I agree with Mol that one explanation is the DNA. The children of Gilda are likewise rebels in different forms and circumstances. Bey, the eldest son who passed more than two decades ago, was a student activist. He was a student leader representing the radical movement at the University of the Philippines. He was at the thick of the fight against the dictatorship in the early years of martial law. (Bey, as a fratman of Scintilla Juris, was also at the frontline of the rumbles, fighting his dad’s Sigma Rho fraternity, which was labeled reactionary then.)

Mol also said that his mom’s “early association with Manila’s literati likely fueled” her activism. After all, the intellectuals tend to be left and radical.

Mol’s “conjecture” is consistent with what his mom wrote in The Last Full Moon: Essays on my Life (2005): That she joined the protest movement because the writers and artists were there.
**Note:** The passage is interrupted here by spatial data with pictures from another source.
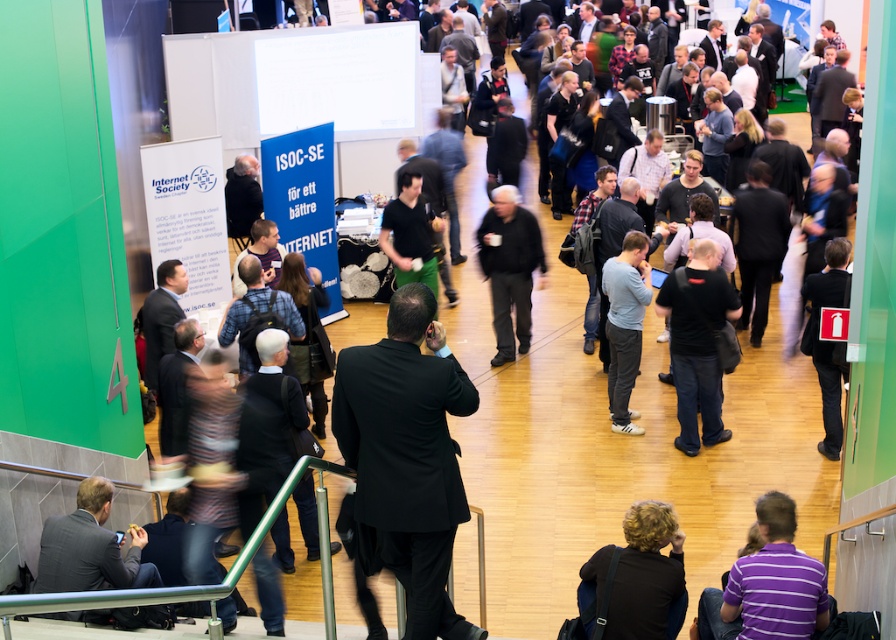
You are standing at the top of the staircase and want to greet both the person wearing the purple striped shirt at lower right and the person wearing the black matte shirt at center. Which person should you approach first to minimize the distance walked?

You should approach the purple striped shirt at lower right first because it is closer to the viewer, meaning it is nearer to your current position at the top of the staircase compared to the black matte shirt at center.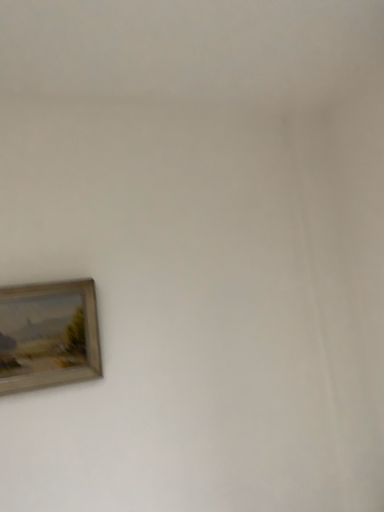
This screenshot has width=384, height=512. Identify the location of wooden framed painting at lower left. (48, 335).

This screenshot has width=384, height=512. What do you see at coordinates (48, 335) in the screenshot? I see `wooden framed painting at lower left` at bounding box center [48, 335].

Locate an element on the screen. wooden framed painting at lower left is located at coordinates (48, 335).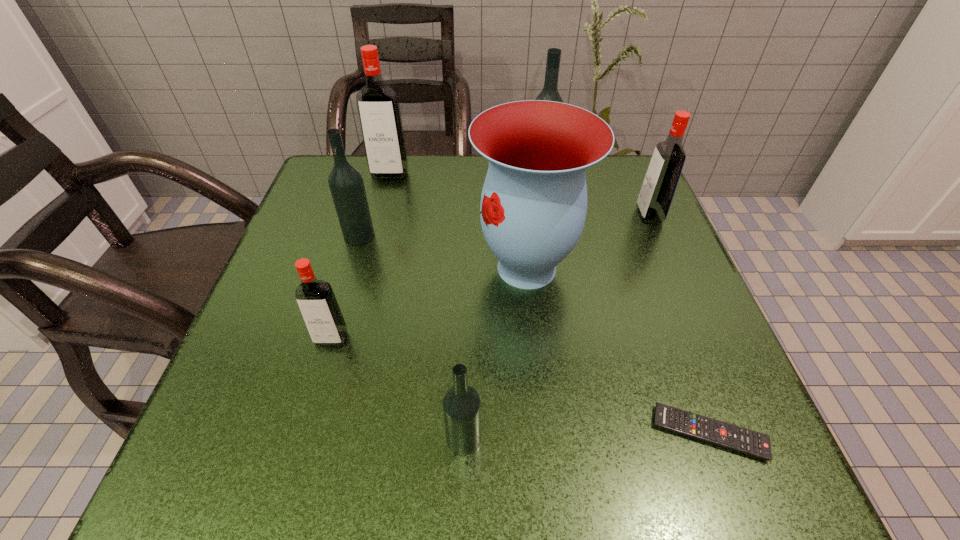
Where is `red vodka that stands as the closest to the vase`? This screenshot has width=960, height=540. red vodka that stands as the closest to the vase is located at coordinates (660, 182).

Image resolution: width=960 pixels, height=540 pixels. In order to click on vacant area that satisfies the following two spatial constraints: 1. on the front and back of the second biggest red vodka; 2. on the front and back of the second nearest vodka in this screenshot , I will do `click(702, 339)`.

Identify the location of free location that satisfies the following two spatial constraints: 1. on the front and back of the nearest vodka; 2. on the left side of the farthest red vodka. The image size is (960, 540). (322, 438).

In order to click on free space that satisfies the following two spatial constraints: 1. on the front and back of the second biggest red vodka; 2. on the front and back of the smallest red vodka in this screenshot , I will do `click(702, 339)`.

Where is `blank area in the image that satisfies the following two spatial constraints: 1. on the back side of the biggest black vodka; 2. on the left side of the second biggest black vodka`? blank area in the image that satisfies the following two spatial constraints: 1. on the back side of the biggest black vodka; 2. on the left side of the second biggest black vodka is located at coordinates (376, 178).

Where is `free space that satisfies the following two spatial constraints: 1. on the back side of the biggest black vodka; 2. on the right side of the vase`? free space that satisfies the following two spatial constraints: 1. on the back side of the biggest black vodka; 2. on the right side of the vase is located at coordinates click(517, 178).

The width and height of the screenshot is (960, 540). I want to click on vacant space that satisfies the following two spatial constraints: 1. on the front side of the shortest object; 2. on the left side of the leftmost black vodka, so (301, 433).

Find the location of `free space that satisfies the following two spatial constraints: 1. on the front and back of the second nearest vodka; 2. on the left side of the smallest black vodka`. free space that satisfies the following two spatial constraints: 1. on the front and back of the second nearest vodka; 2. on the left side of the smallest black vodka is located at coordinates (302, 438).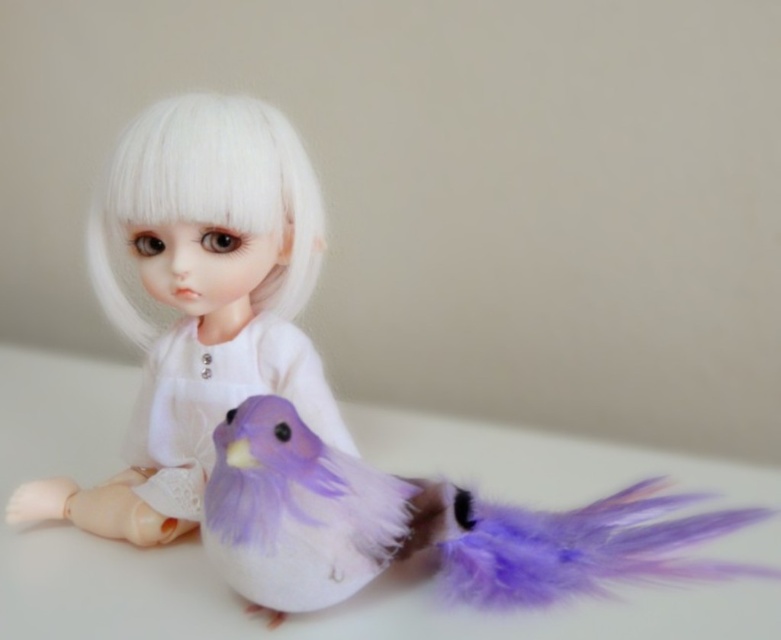
You are a toy organizer trying to arrange the purple feathered bird at center and the white silky hair at center on a shelf. Which toy should you place first if you want to arrange them from tallest to shortest?

The white silky hair at center is taller than the purple feathered bird at center, so you should place the white silky hair at center first as the tallest item followed by the purple feathered bird at center.

You are a toy organizer arranging items on a shelf. You have the white matte doll at center and the white silky hair at center. According to the image, which object is located above the other?

The white silky hair at center is above the white matte doll at center because the description states that the white matte doll at center is positioned under the white silky hair at center.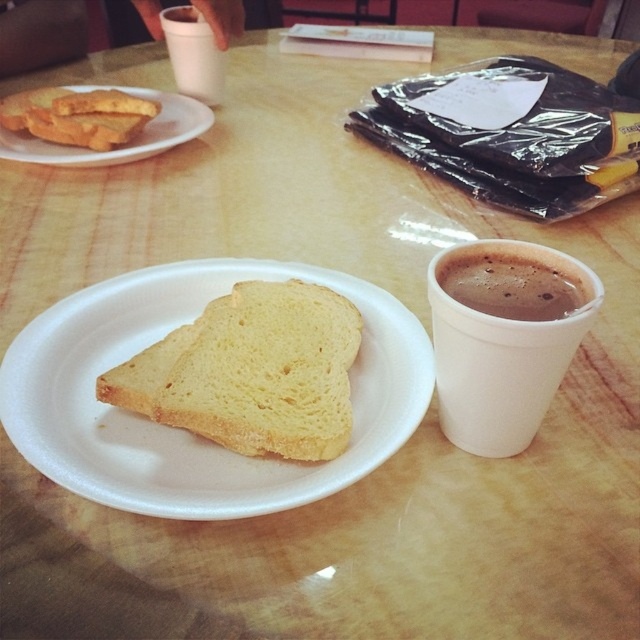
Question: Based on their relative distances, which object is nearer to the white styrofoam cup at right?

Choices:
 (A) white paper plate at upper left
 (B) white paper plate at center
 (C) white styrofoam cup at upper center

Answer: (B)

Question: Does white styrofoam cup at right appear on the right side of white styrofoam cup at upper center?

Choices:
 (A) yes
 (B) no

Answer: (A)

Question: Can you confirm if white soft bread at center is bigger than white styrofoam cup at right?

Choices:
 (A) yes
 (B) no

Answer: (A)

Question: Which object is farther from the camera taking this photo?

Choices:
 (A) white soft bread at center
 (B) brown matte cup of coffee at right

Answer: (A)

Question: Is brown matte cup of coffee at right bigger than white styrofoam cup at upper center?

Choices:
 (A) no
 (B) yes

Answer: (A)

Question: Based on their relative distances, which object is nearer to the white paper plate at center?

Choices:
 (A) white styrofoam cup at right
 (B) white styrofoam cup at upper center

Answer: (A)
The title of a chapter in The Last Full Moon affirms the status of GCF as rebel: “Woman’s place is in the struggle.” In this chapter, GCF said: “Of the groups, the left, which I chose to join, was by far the most aggressive.” She explained her choice: “Perhaps I was tired of being a corporate wife, of having to fit into a mold of dressing smartly, swilling cocktails, and talking shallow. I felt at home in the protest movement….”

But GCF being a rabble-rouser was a different sort. Although she described the left as aggressive, she was far from being one. She found the slogans of the left like “lansagin” (dismantle)  and “ibagsak” (overthrow) “downright awful,” “artless,” and “humorless.”

GCF, the rabble-rouser, was relaxed, pleasant, fun loving, crazy, and adventurous. And her thinking was out of the box. Thanks to her, she refreshed the left’s image and made it look hip. An example of her creativity and kookiness was how she transformed a fashion show into a political statement on the state of the nation.

Reminiscent of the wit and irreverence of the First Propaganda Movement, GCF created the enigmatic Los Enemigos, which mocked the Marcoses and the dictatorship. She made political satire popular.

At a time when we are again fighting a repressive regime, arguably a regime more virulent than the Marcos dictatorship, GCF’s legacy serves to move us.

The left’s strategy and tactics are exhausted. Here, GCF reminds us to be creative and innovative. GCF inspires us to reimagine.

Remember GCF’s fighting words: “Go forth into the world and fight your just fight.”

 

Filomeno S. Sta. Ana III coordinates the Action for Economic Reforms.